Vier Monate nach Samuels Geburt starteten wir einen erneuten Versuch und ich wurde wieder sofort schwanger. Die ersten Wochen dieser Schwangerschaft waren emotional sehr anstrengend, zumal das Herzchen etwas zu spät zu sehen und das Baby etwas zu klein war. Aber, eine Woche später (in der 9. SSW) war es proportional gut gewachsen und mir war wieder deutlich übel usw. So fing ich ganz vorsichtig an zu hoffen, dass unser drittes Baby bei uns auf der Erde leben würde. Die Übelkeit und Kopfschmerzen machten mir auch dieses Mal sehr zu schaffen. Mein Mann machte mir immer wieder Mut, dass starke Schwangerschaftsübelkeit das Fehlgeburtsrisiko deutlich reduziert. Und dann, zwei Wochen später bei der nächsten Kontrolle, wurde es schreckliche Gewissheit: Auch dieses Herzchen hatte wieder aufgehört zu schlagen. Ich war (und bin) am Boden zerstört und habe an dem ersten Tag all meine Wut und Verzweiflung nur noch aus mir herausschreien können.

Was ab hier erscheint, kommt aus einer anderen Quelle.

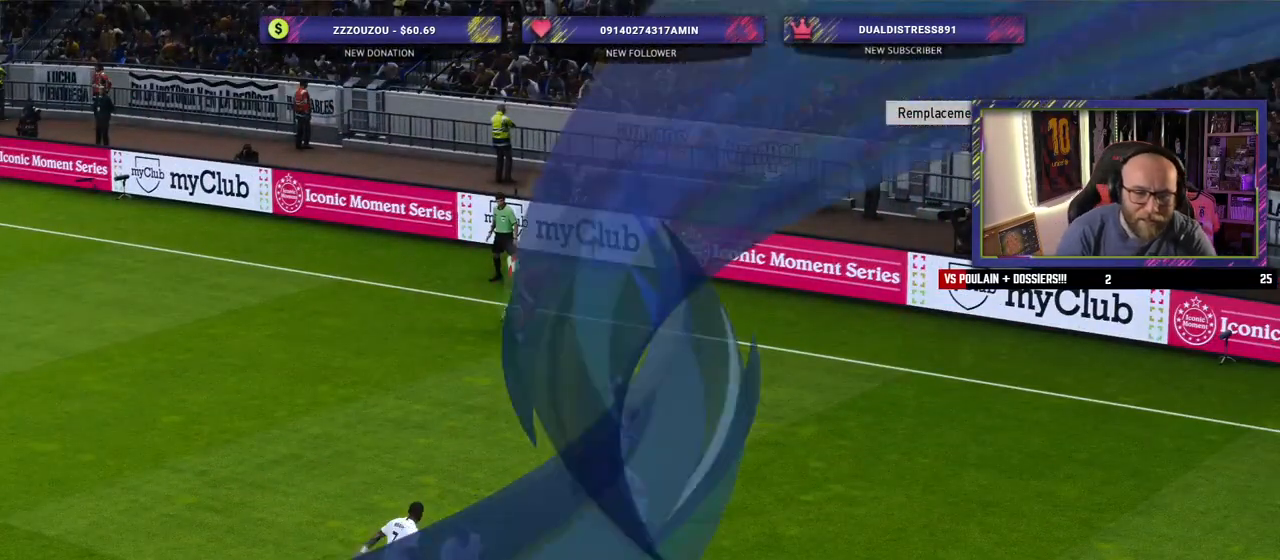
{"buttons": [], "left_stick": "center", "right_stick": "center", "events": []}
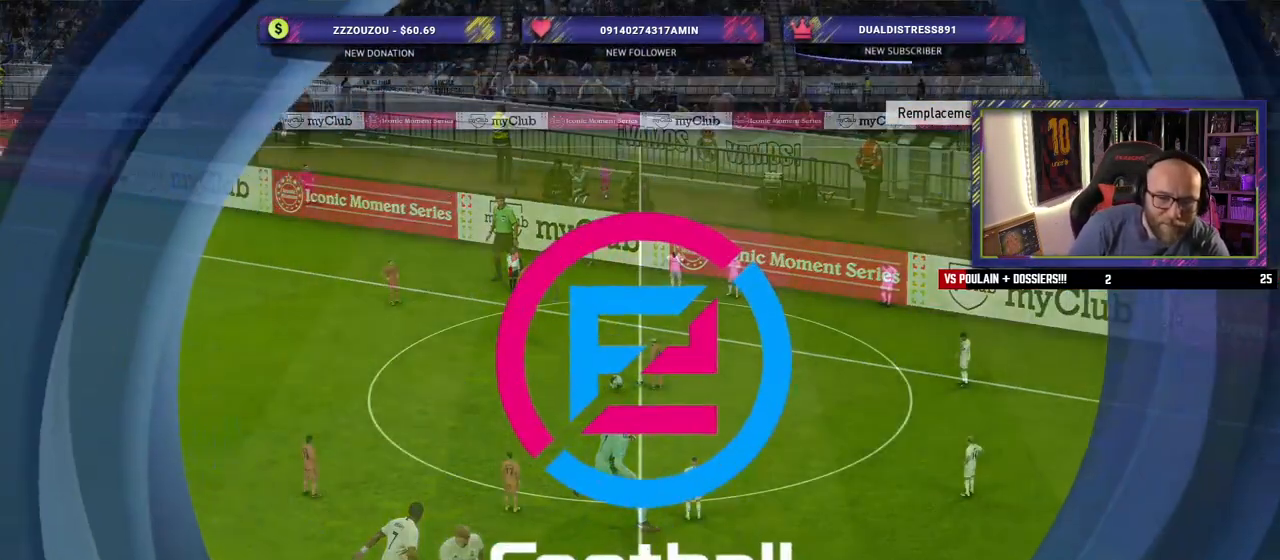
{"buttons": [], "left_stick": "center", "right_stick": "center", "events": []}
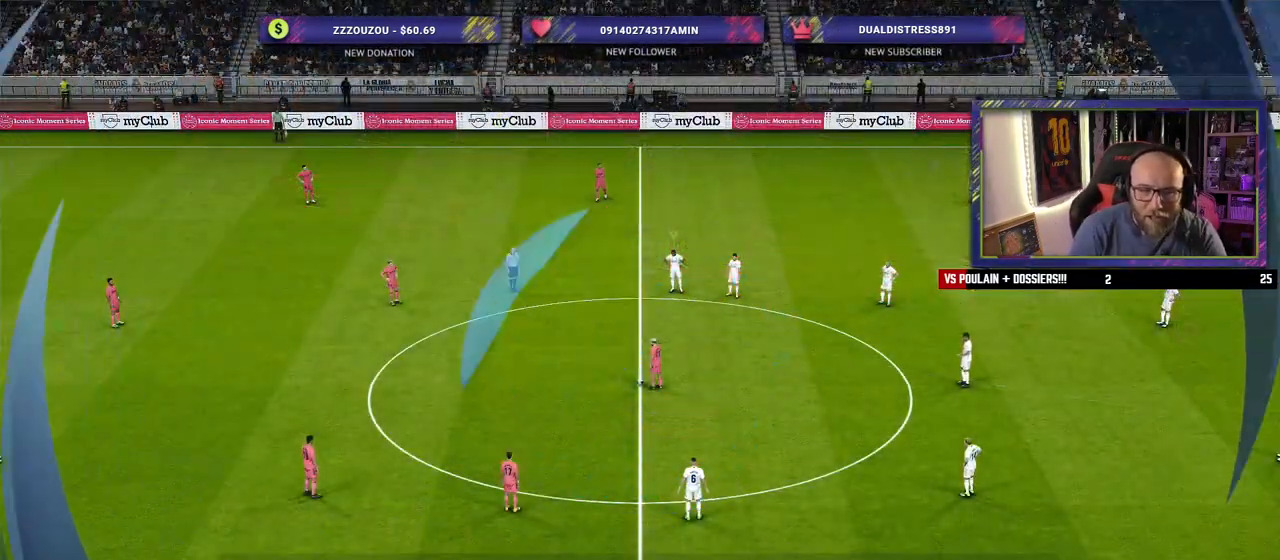
{"buttons": [], "left_stick": "center", "right_stick": "center", "events": []}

Da sich nicht andeutete, dass die Blutungen zeitnah von alleine starten würden und mir außerdem weiterhin sehr schlecht war, entschied ich mich dieses Mal für eine Ausschabung, die drei Tage später im selben Klinikum durchgeführt wurde, in dem ich nun alle meine drei Kinder bekommen habe. Ich denke, das war für mich die richtige Entscheidung. Das ist nun 3 Wochen her. Auch dieses Baby haben wir in Samuels Grab beerdigt (ja, zu jedem Zeitpunkt der Schwangerschaft ist es erlaubt, das „Schwangerschaftsmaterial“ nach einer Ausschabung mit nach Hause zu nehmen!), dieses Mal allerdings nur zu dritt mit einem sehr netten Friedhofsmitarbeiter und meiner Geige. Auch für diesen Baby werde ich ein Fotoalbum gestalten, die Kerze ist schon fertig und auch dieses Mal haben wir gemeinsam ein kleines Holzdöschen angemalt. Ich kann aus vollem Herzen sagen: „Es war gut.“ Und doch, die Trauer wird dadurch nicht kleiner. Sie braucht soviel Kraft, Raum und Zeit. Es fällt sehr schwer, fröhliche Momente mit meiner süßen, wunderbaren Tochter zu erleben, die nun bald drei Jahre alt wird und ebenfalls traurig ist. Was mir bleibt, ist nur darauf zu hoffen, dass es irgendwann leichter wird und die Lebensfreude zurückkommen wird. Aber es bleibt ein täglicher Kampf darauf zu vertrauen.

Hallo, ich bin Miriam, 35 Jahre alt, Lehrerin, liebe klassische Musik, lange Spaziergänge, Kinderlachen, Großstadtgetümmel und Meeresrauschen und eine gute Tasse Kaffee. Das ist meine Geschichte.